SCHWEINFURT

Jüdisches Leben in Anatevka

Auf der sonst leeren Bühne stehen zwei riesige Holzkisten. Sie öffnen sich, um kleine Alltagswelten des ukrainischen Schtetl Anatevka preiszugeben, das in der Vorrevolution um 1905 im russischen Kaiserreich liegt. Die Container sind unschwer als Zeichen des Unterwegsseins, des Heimatlosen, der Vertreibung zu erkennen. Gleichzeitig aber gestatten sie einen wundersamen Blick in ein buntes faszinierendes Kaleidoskop jüdischen Lebens in der Fremde.

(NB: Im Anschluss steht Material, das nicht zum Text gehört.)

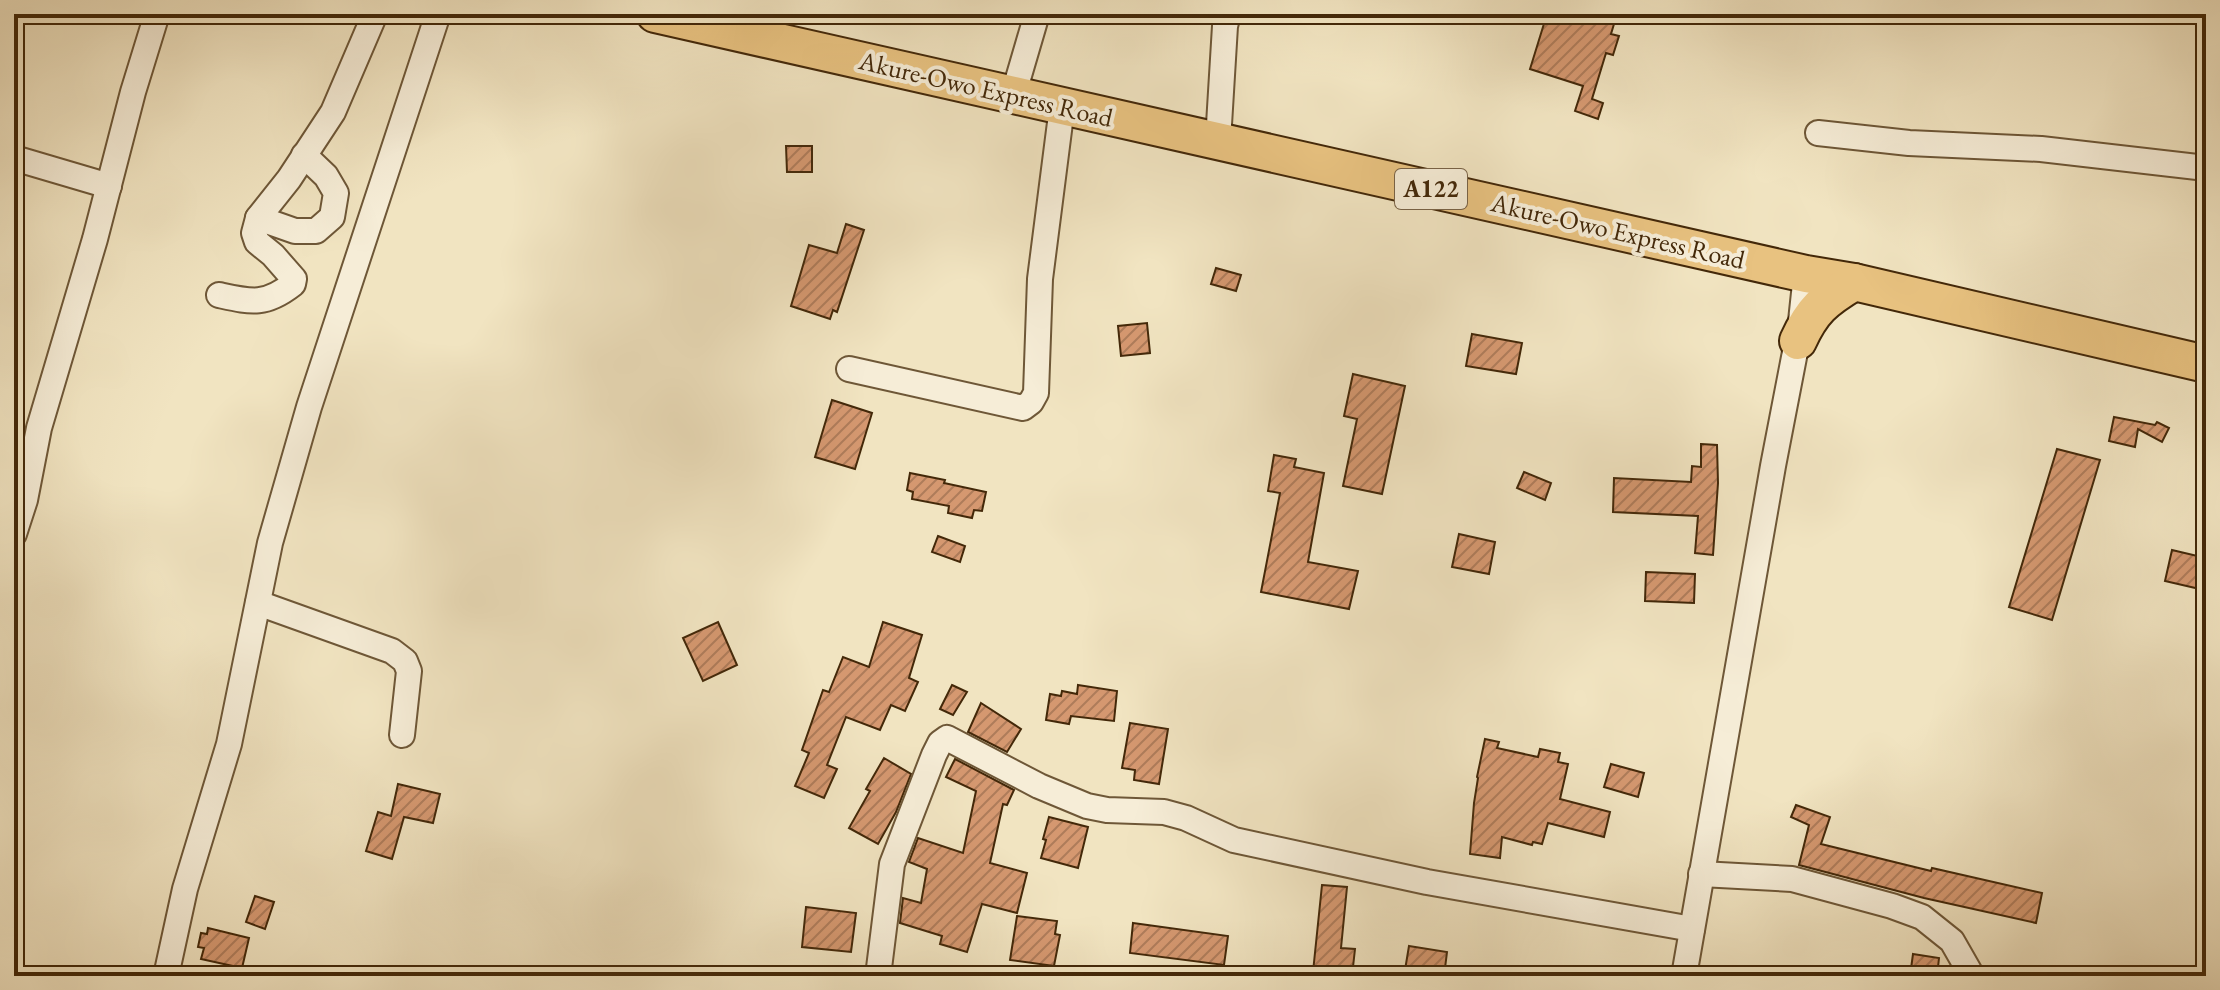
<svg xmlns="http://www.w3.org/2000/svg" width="2220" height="990" font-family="'EB Garamond',serif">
<defs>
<pattern id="building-hatch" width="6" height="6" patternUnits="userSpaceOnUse" patternTransform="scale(2)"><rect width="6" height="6" fill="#d59870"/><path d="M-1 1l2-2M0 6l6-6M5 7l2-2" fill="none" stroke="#ae7c5a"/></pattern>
</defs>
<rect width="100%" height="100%" fill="#f1e4c1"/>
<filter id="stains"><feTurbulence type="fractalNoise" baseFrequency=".0025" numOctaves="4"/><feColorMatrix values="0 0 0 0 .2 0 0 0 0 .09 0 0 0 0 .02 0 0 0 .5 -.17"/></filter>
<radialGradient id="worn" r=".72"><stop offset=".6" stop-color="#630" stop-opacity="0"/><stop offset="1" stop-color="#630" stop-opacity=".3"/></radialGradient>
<g fill="url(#building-hatch)" stroke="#432809" stroke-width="2">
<polygon points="1547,14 1617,14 1611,34 1619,36 1613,55 1606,53 1592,99 1603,103 1598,119 1575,111 1583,86 1530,69"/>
<polygon points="786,146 812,146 812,172 787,172"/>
<polygon points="846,224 864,230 837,312 833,310 830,319 791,306 809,245 837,253"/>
<polygon points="1216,268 1241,275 1236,291 1211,284"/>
<polygon points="1147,323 1150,353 1121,356 1118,326"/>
<polygon points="1472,334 1522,343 1516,374 1466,366"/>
<polygon points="1353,374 1405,386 1382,494 1343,486 1357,419 1344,416"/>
<polygon points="832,400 872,413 855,469 815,457"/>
<polygon points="2114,417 2155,425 2157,422 2169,428 2162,442 2138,429 2135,447 2109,441"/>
<polygon points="1701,444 1717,445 1718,483 1713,555 1695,553 1698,516 1613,512 1614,478 1691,482 1692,466 1701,467"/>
<polygon points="2057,449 2100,460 2052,620 2009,607"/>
<polygon points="1274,455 1296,459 1294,467 1324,473 1308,562 1358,571 1349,609 1261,592 1280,493 1268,491"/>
<polygon points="1524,472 1551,483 1545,500 1517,488"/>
<polygon points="910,473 945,480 944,483 986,492 982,511 974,510 972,518 948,513 949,506 912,499 913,492 907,490"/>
<polygon points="1459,534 1495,542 1489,574 1452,567"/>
<polygon points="938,536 965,546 960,562 932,552"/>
<polygon points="2172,550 2206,558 2206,579 2204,590 2165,581"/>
<polygon points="1646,572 1695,574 1694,603 1645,601"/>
<polygon points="718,622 737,665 703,681 683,638"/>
<polygon points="883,622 922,635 909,678 918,682 905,711 891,705 880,730 846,717 827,765 837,769 824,798 795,786 809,753 802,750 823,690 829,692 843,657 869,667"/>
<polygon points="952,685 967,692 953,715 940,709"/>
<polygon points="1078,685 1117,691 1114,721 1071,716 1069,724 1046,720 1050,694 1061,696 1062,691 1077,694"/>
<polygon points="981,703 1021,729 1007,752 968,732"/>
<polygon points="1130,723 1168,729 1159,784 1134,780 1135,770 1122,768"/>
<polygon points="1485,739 1499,742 1497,748 1538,757 1540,749 1560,753 1558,762 1568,764 1560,799 1610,812 1604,837 1548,823 1542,844 1533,842 1532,845 1502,837 1500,858 1470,854 1474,803 1478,778 1477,777"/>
<polygon points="884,758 911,774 896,812 878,844 849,828 870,791 866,789"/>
<polygon points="955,759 1014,790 1007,805 1003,804 990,863 1027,873 1017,913 982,904 967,952 940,944 942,936 900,923 903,898 921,903 927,869 909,862 918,838 963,853 976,791 946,777"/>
<polygon points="1611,764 1644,773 1638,797 1604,787"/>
<polygon points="398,784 440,794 433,823 404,817 392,859 366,851 378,812 391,816"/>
<polygon points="1796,805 1830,817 1821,844 1931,871 1932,868 2042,893 2036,923 1924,898 1799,865 1809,825 1791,817"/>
<polygon points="1049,817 1088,827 1078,868 1041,858 1046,840 1043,839"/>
<polygon points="1322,885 1347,887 1341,948 1355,949 1352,976 1313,972"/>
<polygon points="255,896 274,902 265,929 246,922"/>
<polygon points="806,907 856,913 851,952 802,947"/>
<polygon points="1017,916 1057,921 1055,934 1060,935 1054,966 1010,960"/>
<polygon points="1133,923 1228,936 1224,965 1130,953"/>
<polygon points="208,928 249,938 242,968 201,959 204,948 198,947 201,933 207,934"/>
<polygon points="1409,946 1447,952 1444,976 1404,976"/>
<polygon points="1913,954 1939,958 1937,976 1910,976"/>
</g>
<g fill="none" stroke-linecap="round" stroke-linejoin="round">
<g stroke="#6e5737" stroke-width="28">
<g id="minor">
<polyline points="1013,96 1037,14"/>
<polyline points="1818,133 1909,143 2041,149 2206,168"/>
<polyline points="1218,141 1225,26 1228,14"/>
<polyline points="14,158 109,186"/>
<polyline points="258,218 295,231 316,231 332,217 336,193 326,176 304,155"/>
<path d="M 219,295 C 251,302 265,306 293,284 L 294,279 L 273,255 L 257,242 L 254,233 L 258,218 L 289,179 L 333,112 L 375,14"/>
<polyline points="849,369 1023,408 1031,402 1036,393 1040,279 1062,107"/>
<polyline points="14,534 25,500 39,428 95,239 133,92 157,14"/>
<polyline points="258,603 392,651 405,661 409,671 402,735"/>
<polyline points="1701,874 1792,879 1892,906 1922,917 1952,941 1972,976"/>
<polyline points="166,976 185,889 229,744 270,543 309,407 438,14"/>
<polyline points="878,976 892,864 934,755 940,743 947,738 1039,786 1087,806 1107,810 1164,812 1186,818 1234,840 1427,882 1692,929"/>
<polyline points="1684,976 1773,466 1801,321 1806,274"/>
</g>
</g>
<g stroke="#432809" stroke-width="40">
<g id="highway">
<polyline points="655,14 1806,274 1854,282 2206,364"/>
<path d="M 1798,341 C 1812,310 1824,300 1854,282"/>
</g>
</g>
<use href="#minor" stroke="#f6edd7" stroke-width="24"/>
<use href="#highway" stroke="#e8c280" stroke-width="36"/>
</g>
<g text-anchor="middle" stroke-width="8" stroke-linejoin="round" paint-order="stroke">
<rect fill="#f6edd7" stroke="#796347" stroke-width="2" x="1395" y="169" width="72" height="40" rx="6"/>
<g font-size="24" font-weight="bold" fill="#432809">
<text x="1431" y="197">A122</text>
</g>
<g font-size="26" fill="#432809" stroke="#f6edd7">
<text transform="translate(986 89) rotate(13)" y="9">Akure-Owo Express Road</text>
<text transform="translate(1618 231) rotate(13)" y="9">Akure-Owo Express Road</text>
</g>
</g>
<rect width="2220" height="990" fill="none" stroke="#f1e4c1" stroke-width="48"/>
<rect x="16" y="16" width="2188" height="958" fill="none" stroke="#432809" stroke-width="4"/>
<rect x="24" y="24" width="2172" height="942" fill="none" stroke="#432809" stroke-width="2"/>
<rect width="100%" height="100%" filter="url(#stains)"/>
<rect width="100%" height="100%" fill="url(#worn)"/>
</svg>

Dieser bühnenbildnerische Coup steht für die ganze Anatevka-Version des Theaters Hof, die voll weiterer Überraschungen steckt: Regisseur Thomas Schmidt-Ehrenberg und sein Team erzählen mit dem spielfreudigen Ensemble sehr anrührend die Geschichte vom Milchmann Tewje, seiner Familie und seinen Nachbarn. Immer wieder spürt man, wie liebevoll das Musical „Anatevka“ erarbeitet wurde – noch heute, 28., und morgen, 29. April, im Schweinfurter Theater zu begutachten.

Ein toller Tewje

Carsten Andörfer ist ein toller Tewje: ein prächtiges Mannsbild, fromm, störrisch, liebevoll, schlitzohrig. Trotz drohender Pogrome bewahrt er seinen Lebensmut und Humor, schwierige Situationen bespricht er naiv-vertrauensvoll mit seinem Gott. Ein anderer Halt für ihn sind Traditionen als Ersatz für die fehlende Heimat. Da sind hitzige Auseinandersetzungen mit seinen drei heiratswilligen Töchtern vorgezeichnet, die sich doch wirklich ihren künftigen Mann selbst aussuchen wollen.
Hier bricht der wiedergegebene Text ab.